Data to process:
........

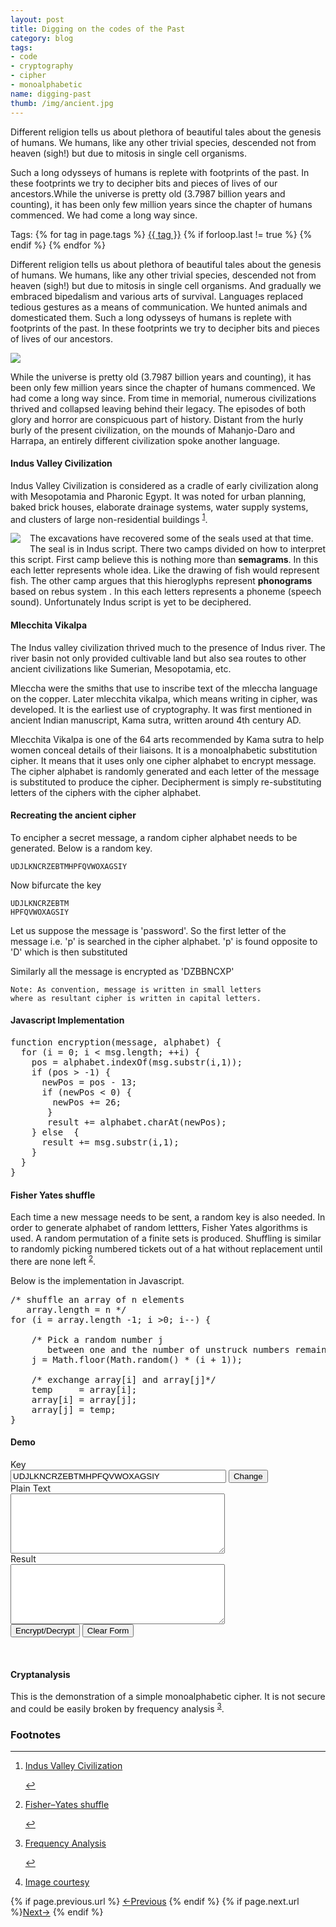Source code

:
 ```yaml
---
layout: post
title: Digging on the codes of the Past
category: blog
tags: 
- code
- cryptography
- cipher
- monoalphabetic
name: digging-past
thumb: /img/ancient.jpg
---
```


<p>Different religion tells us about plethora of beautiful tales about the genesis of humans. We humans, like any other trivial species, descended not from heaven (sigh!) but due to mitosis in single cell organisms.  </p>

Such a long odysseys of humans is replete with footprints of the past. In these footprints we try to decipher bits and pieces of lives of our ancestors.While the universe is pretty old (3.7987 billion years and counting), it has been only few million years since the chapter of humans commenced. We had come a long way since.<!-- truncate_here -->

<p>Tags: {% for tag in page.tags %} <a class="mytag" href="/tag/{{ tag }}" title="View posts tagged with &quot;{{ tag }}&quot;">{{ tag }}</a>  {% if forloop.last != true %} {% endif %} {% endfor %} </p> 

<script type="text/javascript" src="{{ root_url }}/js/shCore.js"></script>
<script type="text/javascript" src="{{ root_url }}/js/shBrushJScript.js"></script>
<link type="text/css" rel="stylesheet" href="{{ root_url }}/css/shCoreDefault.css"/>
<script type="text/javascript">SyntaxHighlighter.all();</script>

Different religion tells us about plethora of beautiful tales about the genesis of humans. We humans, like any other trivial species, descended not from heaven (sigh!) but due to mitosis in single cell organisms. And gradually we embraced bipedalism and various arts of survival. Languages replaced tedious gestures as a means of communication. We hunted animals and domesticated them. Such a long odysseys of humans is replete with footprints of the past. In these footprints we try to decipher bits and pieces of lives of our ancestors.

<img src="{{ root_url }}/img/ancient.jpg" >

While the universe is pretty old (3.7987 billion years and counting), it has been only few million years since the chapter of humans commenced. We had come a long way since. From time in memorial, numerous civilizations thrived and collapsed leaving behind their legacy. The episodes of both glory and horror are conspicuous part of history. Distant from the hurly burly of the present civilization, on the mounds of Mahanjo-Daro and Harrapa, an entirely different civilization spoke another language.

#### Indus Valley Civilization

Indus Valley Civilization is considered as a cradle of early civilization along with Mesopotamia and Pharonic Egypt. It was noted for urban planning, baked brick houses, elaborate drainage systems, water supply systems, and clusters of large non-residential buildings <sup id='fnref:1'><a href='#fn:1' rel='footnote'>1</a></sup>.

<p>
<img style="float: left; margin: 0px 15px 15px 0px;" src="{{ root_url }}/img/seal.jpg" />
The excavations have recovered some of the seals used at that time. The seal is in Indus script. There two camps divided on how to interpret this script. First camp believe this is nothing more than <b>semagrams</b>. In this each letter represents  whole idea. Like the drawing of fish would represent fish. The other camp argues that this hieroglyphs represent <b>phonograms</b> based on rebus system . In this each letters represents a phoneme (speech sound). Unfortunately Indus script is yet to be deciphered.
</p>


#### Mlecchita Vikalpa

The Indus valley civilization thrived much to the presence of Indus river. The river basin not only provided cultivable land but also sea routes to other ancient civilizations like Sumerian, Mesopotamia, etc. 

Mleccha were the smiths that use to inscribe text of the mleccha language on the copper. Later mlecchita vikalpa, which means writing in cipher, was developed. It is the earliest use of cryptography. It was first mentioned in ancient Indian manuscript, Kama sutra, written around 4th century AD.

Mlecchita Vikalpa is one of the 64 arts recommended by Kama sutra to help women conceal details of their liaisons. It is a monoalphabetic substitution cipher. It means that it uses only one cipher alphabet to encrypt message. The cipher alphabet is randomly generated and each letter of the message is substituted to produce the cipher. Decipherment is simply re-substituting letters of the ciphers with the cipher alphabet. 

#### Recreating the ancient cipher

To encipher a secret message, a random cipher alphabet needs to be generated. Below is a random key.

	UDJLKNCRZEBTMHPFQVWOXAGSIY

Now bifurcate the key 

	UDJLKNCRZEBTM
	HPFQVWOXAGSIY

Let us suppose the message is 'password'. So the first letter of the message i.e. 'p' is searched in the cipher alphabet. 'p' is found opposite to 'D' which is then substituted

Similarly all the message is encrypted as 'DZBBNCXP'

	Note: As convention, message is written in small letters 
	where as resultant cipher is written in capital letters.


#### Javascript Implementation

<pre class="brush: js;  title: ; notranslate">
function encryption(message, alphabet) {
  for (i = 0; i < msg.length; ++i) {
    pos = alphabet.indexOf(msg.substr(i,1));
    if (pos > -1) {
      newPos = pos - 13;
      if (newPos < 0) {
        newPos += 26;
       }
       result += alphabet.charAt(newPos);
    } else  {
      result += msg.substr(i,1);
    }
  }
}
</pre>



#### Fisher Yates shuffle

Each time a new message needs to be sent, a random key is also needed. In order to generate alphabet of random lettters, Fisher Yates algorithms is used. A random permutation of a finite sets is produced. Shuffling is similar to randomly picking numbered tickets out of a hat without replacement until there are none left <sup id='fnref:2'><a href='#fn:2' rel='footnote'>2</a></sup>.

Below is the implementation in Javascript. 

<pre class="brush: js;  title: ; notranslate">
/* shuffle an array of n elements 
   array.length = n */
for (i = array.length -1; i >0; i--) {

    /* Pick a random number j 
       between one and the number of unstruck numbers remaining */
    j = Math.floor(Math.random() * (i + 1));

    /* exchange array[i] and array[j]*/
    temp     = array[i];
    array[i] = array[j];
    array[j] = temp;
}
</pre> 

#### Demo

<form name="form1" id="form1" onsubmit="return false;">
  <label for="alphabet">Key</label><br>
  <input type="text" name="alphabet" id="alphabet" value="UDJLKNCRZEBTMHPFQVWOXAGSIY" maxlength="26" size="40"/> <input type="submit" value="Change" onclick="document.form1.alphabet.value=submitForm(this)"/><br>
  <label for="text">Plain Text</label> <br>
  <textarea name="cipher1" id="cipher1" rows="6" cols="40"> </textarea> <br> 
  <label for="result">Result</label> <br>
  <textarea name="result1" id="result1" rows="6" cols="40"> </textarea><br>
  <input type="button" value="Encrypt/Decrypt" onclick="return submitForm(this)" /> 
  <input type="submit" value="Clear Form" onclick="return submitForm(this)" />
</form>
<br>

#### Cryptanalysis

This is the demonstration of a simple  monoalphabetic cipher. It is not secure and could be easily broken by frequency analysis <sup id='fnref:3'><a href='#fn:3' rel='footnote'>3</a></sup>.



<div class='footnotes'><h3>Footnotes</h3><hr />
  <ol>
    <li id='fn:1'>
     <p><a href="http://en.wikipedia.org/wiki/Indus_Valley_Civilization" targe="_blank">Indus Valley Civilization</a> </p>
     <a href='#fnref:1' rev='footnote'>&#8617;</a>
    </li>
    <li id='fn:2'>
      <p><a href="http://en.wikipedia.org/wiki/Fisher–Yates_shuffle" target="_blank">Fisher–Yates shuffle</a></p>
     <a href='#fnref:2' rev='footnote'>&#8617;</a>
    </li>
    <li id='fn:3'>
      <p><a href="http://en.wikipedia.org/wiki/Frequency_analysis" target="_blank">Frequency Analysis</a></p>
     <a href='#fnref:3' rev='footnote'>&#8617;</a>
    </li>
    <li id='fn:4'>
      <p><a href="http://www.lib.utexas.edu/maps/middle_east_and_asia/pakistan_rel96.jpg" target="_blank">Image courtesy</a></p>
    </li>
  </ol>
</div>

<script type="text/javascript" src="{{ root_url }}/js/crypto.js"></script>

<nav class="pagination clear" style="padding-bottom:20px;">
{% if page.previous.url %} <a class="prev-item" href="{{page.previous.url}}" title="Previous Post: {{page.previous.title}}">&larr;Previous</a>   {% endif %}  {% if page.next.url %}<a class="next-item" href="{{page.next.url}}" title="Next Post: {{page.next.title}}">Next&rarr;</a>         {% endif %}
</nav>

........

Task requirements:
Extract all lines from the data in which "textarea" is found.

Output of the exercise:
  <textarea name="cipher1" id="cipher1" rows="6" cols="40"> </textarea> <br> 
  <textarea name="result1" id="result1" rows="6" cols="40"> </textarea><br>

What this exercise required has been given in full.